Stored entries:
▼

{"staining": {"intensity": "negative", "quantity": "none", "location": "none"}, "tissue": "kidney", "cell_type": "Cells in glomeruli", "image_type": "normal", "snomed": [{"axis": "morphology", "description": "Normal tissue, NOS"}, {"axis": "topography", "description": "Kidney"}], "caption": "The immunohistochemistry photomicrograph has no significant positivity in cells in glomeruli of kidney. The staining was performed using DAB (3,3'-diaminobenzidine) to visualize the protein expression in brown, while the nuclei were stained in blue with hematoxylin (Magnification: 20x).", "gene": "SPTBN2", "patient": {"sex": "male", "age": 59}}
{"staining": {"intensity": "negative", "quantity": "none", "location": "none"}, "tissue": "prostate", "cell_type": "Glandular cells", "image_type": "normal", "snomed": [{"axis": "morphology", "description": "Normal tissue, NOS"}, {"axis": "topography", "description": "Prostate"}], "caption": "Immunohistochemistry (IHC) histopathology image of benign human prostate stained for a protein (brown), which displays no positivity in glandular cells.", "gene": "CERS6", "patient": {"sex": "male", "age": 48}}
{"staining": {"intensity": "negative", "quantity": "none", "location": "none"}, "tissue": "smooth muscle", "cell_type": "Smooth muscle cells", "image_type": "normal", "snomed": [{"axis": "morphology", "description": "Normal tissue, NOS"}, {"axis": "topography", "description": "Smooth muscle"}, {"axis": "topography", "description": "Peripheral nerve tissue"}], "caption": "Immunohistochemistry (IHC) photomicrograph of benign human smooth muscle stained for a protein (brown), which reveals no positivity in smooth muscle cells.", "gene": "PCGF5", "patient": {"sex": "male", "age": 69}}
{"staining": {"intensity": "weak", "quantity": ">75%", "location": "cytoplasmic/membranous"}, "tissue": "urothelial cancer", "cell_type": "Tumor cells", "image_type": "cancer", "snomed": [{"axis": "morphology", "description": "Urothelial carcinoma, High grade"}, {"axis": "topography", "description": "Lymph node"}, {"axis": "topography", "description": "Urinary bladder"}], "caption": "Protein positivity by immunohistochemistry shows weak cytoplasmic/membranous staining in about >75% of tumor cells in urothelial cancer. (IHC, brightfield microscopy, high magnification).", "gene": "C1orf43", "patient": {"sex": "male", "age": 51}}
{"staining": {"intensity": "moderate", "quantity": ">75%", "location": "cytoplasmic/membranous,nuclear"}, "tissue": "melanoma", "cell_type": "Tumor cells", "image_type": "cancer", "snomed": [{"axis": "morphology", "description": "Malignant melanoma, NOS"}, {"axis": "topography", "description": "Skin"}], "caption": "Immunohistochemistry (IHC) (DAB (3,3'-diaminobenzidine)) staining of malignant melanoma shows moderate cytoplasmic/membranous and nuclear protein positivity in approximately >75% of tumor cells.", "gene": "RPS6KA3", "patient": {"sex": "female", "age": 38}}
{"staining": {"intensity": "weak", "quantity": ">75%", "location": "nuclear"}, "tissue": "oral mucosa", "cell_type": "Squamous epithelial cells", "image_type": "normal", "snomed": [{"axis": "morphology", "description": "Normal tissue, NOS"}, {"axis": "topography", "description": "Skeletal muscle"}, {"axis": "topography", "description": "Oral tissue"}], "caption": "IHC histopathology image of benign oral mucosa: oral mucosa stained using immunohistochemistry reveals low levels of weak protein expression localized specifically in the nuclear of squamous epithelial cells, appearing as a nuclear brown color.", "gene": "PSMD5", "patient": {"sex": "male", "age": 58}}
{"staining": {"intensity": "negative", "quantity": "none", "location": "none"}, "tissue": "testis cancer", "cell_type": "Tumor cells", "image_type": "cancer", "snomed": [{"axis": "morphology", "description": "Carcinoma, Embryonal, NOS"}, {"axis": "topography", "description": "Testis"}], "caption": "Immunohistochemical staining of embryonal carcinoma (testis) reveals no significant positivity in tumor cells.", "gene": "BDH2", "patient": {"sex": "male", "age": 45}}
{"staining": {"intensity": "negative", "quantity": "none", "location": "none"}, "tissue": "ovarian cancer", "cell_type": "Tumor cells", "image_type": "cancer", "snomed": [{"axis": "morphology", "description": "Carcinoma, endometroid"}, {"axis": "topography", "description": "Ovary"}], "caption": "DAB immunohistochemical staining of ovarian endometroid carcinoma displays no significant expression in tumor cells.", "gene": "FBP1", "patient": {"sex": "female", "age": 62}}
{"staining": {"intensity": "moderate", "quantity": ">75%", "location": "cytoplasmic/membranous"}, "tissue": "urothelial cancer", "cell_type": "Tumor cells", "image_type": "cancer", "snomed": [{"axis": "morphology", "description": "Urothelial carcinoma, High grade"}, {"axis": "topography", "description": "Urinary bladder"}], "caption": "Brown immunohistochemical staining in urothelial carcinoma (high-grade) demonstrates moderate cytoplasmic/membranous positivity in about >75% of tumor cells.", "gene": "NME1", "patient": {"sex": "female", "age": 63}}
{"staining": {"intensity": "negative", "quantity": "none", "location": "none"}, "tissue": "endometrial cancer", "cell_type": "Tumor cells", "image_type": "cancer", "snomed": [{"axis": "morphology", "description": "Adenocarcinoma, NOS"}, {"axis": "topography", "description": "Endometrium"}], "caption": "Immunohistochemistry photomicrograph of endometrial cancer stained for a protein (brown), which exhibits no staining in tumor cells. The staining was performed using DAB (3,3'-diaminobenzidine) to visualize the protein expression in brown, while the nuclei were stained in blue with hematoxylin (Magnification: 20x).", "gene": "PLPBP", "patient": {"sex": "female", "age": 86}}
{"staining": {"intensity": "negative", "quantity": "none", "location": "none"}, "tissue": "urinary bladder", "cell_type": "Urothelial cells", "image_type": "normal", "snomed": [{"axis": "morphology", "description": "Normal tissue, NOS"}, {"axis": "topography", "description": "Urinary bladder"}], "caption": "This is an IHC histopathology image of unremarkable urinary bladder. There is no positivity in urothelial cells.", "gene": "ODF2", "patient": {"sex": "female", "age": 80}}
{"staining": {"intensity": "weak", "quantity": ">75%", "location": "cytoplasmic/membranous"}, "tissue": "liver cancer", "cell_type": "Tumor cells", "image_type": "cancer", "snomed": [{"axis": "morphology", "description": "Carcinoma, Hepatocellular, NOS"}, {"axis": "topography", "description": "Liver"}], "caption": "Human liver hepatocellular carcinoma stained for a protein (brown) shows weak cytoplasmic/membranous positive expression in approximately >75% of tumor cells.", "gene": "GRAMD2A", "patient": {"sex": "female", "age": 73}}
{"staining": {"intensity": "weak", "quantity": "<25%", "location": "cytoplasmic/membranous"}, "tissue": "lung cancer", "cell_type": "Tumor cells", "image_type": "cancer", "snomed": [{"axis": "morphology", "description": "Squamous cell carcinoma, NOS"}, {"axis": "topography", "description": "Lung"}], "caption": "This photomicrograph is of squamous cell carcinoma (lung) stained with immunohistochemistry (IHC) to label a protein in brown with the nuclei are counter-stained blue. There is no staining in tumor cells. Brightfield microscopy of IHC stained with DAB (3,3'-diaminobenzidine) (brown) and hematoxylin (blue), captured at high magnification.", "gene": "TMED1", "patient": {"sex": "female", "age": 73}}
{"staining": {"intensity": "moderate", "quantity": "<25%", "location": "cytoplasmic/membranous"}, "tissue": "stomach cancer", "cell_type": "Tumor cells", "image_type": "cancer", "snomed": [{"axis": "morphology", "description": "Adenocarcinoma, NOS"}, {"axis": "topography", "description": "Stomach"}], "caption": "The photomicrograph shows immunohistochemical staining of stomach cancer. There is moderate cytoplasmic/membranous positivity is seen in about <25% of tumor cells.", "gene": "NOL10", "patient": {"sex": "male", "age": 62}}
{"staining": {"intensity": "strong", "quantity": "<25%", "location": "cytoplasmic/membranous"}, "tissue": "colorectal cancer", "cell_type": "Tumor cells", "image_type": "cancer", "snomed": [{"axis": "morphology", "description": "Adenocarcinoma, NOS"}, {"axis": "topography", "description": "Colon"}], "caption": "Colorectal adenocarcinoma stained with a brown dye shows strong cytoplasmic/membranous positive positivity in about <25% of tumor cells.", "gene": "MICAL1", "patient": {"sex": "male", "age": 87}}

▲

Task objective:
Nothing but the lines from the top of the records down to the line with "(IHC) histopathology image" belongs in the answer; repeat them exactly.

Task output:
{"staining": {"intensity": "negative", "quantity": "none", "location": "none"}, "tissue": "kidney", "cell_type": "Cells in glomeruli", "image_type": "normal", "snomed": [{"axis": "morphology", "description": "Normal tissue, NOS"}, {"axis": "topography", "description": "Kidney"}], "caption": "The immunohistochemistry photomicrograph has no significant positivity in cells in glomeruli of kidney. The staining was performed using DAB (3,3'-diaminobenzidine) to visualize the protein expression in brown, while the nuclei were stained in blue with hematoxylin (Magnification: 20x).", "gene": "SPTBN2", "patient": {"sex": "male", "age": 59}}
{"staining": {"intensity": "negative", "quantity": "none", "location": "none"}, "tissue": "prostate", "cell_type": "Glandular cells", "image_type": "normal", "snomed": [{"axis": "morphology", "description": "Normal tissue, NOS"}, {"axis": "topography", "description": "Prostate"}], "caption": "Immunohistochemistry (IHC) histopathology image of benign human prostate stained for a protein (brown), which displays no positivity in glandular cells.", "gene": "CERS6", "patient": {"sex": "male", "age": 48}}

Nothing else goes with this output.